▸ PROBLEM REQUIREMENTS:
I need the lines below from the one with "u v d — depth at each pixel (mm)." down to the one with "1275 571 15141" reproduced exactly, both ends included, and nothing else.

▸ Source records:
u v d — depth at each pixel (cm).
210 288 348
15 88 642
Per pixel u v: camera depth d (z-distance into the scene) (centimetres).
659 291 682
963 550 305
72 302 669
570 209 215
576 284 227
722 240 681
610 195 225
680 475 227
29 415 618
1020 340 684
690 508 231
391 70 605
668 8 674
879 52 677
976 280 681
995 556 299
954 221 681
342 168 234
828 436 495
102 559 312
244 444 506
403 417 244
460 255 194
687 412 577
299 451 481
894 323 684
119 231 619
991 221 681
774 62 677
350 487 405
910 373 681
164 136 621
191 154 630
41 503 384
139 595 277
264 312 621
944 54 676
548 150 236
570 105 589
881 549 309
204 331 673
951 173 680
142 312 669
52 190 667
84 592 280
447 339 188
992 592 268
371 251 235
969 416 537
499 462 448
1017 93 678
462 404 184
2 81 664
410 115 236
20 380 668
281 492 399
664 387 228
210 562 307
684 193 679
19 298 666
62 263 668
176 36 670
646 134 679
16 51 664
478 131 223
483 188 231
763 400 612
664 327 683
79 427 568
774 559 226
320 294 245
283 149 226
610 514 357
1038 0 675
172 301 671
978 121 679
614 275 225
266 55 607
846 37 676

...

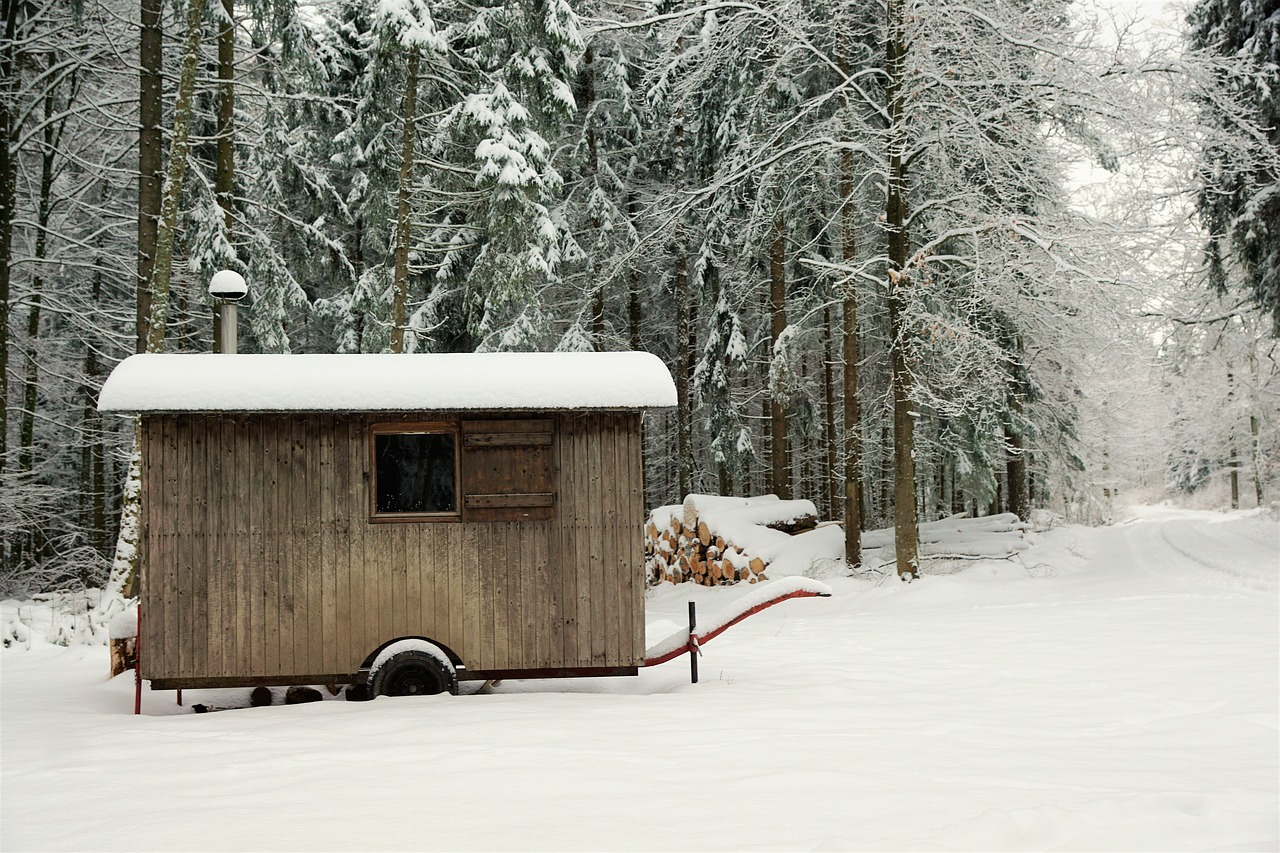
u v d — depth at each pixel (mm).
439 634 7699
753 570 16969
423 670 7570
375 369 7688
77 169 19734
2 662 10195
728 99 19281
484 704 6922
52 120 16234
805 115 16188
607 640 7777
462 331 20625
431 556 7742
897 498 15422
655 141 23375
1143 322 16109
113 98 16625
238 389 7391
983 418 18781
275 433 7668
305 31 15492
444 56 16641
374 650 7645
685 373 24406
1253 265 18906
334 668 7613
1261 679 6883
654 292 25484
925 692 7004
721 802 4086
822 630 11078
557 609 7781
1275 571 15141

...

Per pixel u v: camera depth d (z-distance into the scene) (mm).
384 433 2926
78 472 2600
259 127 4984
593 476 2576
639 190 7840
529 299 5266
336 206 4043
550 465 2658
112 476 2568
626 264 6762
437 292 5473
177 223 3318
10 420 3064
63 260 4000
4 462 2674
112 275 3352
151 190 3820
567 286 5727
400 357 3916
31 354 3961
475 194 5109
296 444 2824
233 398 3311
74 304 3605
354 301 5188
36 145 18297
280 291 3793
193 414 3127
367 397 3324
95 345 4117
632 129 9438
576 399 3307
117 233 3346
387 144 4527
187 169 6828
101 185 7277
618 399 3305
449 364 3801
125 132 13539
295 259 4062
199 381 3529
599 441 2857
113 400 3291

▸ TASK ANSWER:
u v d — depth at each pixel (mm).
439 634 7699
753 570 16969
423 670 7570
375 369 7688
77 169 19734
2 662 10195
728 99 19281
484 704 6922
52 120 16234
805 115 16188
607 640 7777
462 331 20625
431 556 7742
897 498 15422
655 141 23375
1143 322 16109
113 98 16625
238 389 7391
983 418 18781
275 433 7668
305 31 15492
444 56 16641
374 650 7645
685 373 24406
1253 265 18906
334 668 7613
1261 679 6883
654 292 25484
925 692 7004
721 802 4086
822 630 11078
557 609 7781
1275 571 15141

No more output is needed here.